Corrida de toros. Sólo se aprobaron cuatro de la ganadería portuguesa de Palha y la corrida se remendó con dos colorados de El Torreón, muy bien presentados y de imponentes arboladuras lidiados en 5º y 6º lugar. Los aprobados de la vacada anunciada irregulares, de poca presencia, alguno anovillado, que parecieron peores y desarrollaron peligro por la inadecuada lidia recibida, justos de casta y de fuerza. Excepto a 1º y 4º, los más complicados, a todos los demás, incluídos los dos remiendos, se les pudo hacer mucho más.

1º) Provechoso. De poca presencia y flojo, entró a un puyazo arriba y trasero de Francisco Plazas, durmiéndose en el peto y un picotazo, ambos sin apretar ni entregarse. Se defendió en el resto de la lidia por sus pocas fuerzas. Silenciado en su arrastre.

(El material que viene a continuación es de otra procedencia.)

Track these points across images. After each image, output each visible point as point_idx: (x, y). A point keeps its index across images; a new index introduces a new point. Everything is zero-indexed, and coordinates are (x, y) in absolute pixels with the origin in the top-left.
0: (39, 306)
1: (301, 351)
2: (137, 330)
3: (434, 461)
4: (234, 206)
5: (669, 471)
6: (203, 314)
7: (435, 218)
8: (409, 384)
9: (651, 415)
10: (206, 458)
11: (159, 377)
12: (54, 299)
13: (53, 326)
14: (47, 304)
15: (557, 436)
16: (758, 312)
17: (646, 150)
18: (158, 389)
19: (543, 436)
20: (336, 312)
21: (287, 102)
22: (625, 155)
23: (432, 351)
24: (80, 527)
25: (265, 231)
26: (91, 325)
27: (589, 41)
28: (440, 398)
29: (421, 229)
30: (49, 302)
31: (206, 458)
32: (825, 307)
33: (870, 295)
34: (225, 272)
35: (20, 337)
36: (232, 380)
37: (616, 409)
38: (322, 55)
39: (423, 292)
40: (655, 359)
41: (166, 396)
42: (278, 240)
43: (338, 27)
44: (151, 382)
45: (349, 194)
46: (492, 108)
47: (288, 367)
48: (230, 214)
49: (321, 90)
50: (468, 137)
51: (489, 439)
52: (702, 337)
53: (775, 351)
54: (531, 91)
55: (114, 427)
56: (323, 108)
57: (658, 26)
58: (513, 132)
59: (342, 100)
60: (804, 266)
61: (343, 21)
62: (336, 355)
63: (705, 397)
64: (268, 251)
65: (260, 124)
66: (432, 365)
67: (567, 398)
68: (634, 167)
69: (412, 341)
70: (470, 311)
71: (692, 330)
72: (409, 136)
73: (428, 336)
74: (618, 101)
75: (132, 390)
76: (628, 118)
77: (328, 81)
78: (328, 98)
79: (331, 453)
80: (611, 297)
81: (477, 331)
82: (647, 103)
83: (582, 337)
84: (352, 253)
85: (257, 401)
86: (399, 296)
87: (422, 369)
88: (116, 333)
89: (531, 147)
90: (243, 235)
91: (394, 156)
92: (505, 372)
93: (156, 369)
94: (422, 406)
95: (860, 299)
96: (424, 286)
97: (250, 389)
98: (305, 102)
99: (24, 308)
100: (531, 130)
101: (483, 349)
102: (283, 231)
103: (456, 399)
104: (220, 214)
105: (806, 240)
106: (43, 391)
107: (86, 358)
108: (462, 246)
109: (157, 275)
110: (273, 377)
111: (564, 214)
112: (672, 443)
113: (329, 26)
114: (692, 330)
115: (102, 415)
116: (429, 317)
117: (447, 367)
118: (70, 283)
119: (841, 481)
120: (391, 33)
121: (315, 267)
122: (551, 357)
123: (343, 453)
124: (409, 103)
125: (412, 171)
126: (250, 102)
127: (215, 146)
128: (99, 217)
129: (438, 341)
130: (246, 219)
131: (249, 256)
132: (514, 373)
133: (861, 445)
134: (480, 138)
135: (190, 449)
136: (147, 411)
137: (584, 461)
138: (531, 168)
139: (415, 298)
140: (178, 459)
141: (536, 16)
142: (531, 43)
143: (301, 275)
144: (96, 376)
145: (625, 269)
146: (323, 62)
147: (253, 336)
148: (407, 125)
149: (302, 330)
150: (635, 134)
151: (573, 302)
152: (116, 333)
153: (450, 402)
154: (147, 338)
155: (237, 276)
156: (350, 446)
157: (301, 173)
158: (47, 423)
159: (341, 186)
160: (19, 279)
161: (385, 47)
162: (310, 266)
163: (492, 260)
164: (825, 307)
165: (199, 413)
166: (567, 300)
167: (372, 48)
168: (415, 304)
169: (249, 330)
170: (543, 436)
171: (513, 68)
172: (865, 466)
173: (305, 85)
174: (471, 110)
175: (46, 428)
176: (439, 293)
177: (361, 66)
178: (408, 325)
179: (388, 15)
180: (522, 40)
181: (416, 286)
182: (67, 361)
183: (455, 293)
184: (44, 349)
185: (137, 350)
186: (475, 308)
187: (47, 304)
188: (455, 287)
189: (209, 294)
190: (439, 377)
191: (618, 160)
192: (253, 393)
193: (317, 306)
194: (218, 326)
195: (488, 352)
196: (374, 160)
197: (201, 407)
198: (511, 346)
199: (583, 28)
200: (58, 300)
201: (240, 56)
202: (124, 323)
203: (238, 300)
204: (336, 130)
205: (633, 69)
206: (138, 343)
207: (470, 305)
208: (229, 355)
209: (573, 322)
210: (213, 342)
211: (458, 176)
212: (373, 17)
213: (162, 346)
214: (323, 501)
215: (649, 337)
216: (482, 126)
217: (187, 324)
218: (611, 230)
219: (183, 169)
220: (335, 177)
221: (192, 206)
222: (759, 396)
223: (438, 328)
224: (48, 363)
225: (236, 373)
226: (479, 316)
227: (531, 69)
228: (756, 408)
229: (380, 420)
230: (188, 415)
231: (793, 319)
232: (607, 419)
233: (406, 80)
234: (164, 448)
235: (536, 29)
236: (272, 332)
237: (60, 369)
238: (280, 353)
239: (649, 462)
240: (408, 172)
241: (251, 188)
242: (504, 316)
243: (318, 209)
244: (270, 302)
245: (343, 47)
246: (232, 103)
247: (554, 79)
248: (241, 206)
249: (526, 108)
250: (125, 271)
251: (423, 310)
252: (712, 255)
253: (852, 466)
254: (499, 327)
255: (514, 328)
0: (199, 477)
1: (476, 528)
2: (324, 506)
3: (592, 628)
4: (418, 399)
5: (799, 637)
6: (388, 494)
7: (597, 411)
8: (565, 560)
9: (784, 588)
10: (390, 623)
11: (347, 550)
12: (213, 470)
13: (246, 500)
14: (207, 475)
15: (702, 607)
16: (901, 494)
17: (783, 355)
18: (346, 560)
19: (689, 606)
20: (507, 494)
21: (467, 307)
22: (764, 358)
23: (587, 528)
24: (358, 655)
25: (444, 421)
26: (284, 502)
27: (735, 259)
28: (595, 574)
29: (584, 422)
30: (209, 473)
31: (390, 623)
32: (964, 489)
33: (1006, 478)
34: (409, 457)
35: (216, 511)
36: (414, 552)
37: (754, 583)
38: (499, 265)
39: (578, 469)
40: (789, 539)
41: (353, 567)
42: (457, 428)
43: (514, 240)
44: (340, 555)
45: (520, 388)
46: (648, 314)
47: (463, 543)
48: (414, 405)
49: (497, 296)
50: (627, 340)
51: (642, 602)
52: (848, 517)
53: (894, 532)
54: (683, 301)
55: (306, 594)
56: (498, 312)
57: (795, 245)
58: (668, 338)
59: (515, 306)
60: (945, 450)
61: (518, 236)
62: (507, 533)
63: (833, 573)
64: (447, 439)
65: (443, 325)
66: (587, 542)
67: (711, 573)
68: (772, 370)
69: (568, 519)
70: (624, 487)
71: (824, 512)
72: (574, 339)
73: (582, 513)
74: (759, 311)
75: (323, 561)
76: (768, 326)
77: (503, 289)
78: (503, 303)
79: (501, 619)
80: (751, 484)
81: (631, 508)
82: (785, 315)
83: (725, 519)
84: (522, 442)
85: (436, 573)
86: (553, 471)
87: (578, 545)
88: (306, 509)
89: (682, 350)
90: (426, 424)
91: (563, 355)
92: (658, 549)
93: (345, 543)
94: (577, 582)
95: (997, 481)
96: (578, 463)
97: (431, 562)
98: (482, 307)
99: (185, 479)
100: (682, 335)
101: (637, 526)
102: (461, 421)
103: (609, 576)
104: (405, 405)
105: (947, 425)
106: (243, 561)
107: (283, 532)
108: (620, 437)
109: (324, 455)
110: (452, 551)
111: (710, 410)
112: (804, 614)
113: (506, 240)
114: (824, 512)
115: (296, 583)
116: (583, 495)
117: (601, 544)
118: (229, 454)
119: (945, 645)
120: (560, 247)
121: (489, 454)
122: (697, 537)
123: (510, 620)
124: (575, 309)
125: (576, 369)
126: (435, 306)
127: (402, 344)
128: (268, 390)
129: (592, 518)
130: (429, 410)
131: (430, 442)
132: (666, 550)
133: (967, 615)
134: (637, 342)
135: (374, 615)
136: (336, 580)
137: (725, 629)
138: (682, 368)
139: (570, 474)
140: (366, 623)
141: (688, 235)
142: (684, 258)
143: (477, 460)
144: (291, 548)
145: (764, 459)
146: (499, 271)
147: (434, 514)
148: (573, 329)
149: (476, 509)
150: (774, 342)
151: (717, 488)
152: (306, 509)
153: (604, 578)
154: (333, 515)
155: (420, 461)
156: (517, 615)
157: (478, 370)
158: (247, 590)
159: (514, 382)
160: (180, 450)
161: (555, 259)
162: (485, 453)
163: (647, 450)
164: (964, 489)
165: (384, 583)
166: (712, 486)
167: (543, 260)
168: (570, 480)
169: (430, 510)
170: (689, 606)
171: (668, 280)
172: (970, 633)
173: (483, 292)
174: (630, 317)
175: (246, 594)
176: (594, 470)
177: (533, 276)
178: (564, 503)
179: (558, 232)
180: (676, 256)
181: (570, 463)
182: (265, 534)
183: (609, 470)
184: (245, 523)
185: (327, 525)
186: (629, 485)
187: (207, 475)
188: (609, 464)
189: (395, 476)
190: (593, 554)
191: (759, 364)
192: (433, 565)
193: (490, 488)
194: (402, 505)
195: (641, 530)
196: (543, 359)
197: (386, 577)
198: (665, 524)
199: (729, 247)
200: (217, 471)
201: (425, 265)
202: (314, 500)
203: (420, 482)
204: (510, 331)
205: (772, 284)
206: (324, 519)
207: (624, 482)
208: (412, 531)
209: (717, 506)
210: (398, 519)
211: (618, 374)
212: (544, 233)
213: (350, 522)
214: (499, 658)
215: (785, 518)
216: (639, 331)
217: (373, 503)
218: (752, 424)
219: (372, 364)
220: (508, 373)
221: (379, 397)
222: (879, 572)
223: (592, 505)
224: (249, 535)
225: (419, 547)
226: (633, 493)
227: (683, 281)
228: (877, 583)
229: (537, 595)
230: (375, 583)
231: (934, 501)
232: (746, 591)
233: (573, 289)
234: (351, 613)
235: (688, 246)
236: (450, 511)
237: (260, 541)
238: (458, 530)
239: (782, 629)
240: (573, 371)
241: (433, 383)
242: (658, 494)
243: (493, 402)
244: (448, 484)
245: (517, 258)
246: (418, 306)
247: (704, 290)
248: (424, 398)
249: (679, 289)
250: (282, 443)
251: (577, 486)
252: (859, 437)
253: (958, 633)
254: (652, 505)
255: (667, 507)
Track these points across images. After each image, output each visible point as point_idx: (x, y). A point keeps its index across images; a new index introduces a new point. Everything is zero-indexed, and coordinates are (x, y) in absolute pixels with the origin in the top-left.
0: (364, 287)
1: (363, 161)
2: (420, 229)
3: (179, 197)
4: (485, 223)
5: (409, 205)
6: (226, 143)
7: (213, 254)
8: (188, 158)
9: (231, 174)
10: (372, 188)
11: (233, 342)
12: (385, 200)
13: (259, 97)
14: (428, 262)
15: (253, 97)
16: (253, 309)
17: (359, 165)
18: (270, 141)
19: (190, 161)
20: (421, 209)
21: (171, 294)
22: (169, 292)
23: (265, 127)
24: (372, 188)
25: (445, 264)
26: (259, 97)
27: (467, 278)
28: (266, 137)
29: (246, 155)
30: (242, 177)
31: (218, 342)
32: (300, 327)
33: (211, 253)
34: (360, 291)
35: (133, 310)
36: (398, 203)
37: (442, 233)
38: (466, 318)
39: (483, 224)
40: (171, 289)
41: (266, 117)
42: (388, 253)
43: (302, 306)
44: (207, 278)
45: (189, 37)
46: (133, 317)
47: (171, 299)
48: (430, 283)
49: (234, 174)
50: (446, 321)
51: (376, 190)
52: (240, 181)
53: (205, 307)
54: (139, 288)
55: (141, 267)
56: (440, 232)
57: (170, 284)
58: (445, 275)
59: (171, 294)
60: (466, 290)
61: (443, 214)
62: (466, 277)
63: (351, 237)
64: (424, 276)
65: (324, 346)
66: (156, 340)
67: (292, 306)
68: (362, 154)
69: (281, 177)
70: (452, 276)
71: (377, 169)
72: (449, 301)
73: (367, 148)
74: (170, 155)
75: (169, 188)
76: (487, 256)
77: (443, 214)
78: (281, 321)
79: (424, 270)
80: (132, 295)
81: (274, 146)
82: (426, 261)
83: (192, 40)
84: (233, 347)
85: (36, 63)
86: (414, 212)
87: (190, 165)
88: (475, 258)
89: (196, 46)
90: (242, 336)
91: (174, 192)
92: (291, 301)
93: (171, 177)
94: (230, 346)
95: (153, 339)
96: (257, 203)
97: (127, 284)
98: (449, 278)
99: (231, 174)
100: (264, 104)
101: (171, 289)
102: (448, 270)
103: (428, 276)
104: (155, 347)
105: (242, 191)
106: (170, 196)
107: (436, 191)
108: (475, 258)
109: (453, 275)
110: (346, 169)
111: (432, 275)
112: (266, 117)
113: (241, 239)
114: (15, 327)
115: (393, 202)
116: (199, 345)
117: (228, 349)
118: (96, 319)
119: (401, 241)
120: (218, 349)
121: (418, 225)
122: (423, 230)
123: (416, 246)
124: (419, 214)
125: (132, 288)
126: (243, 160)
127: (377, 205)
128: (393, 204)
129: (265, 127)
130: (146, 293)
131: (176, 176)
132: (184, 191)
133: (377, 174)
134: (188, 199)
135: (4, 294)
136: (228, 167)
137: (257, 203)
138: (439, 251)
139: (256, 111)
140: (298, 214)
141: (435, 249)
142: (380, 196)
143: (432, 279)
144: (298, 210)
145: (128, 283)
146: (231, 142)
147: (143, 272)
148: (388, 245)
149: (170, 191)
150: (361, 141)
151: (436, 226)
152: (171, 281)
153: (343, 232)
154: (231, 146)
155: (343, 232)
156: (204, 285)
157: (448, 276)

2º) Marismo. Con casta y recorrido. Tomó dos varas traseras de Manuel José Bernal y en la muleta se quedó con la cara alta. Robleño no intentó bajarle la mano y así nunca pudo con él. Ovación en el arrastre.
3º) Lezirio. Anovillado, de escasa presencia, tomó una vara trasera y caída al relance de Teo Caballero y otra también al relance trasera y caída aunque esta vez rectificó el puyazo. En la muleta tuvo un gran pitón izquierdo desaprovechado por su matador posiblemente por su falta de rodaje. Gran ovación en su arrastre que la mulillas ralentizaron.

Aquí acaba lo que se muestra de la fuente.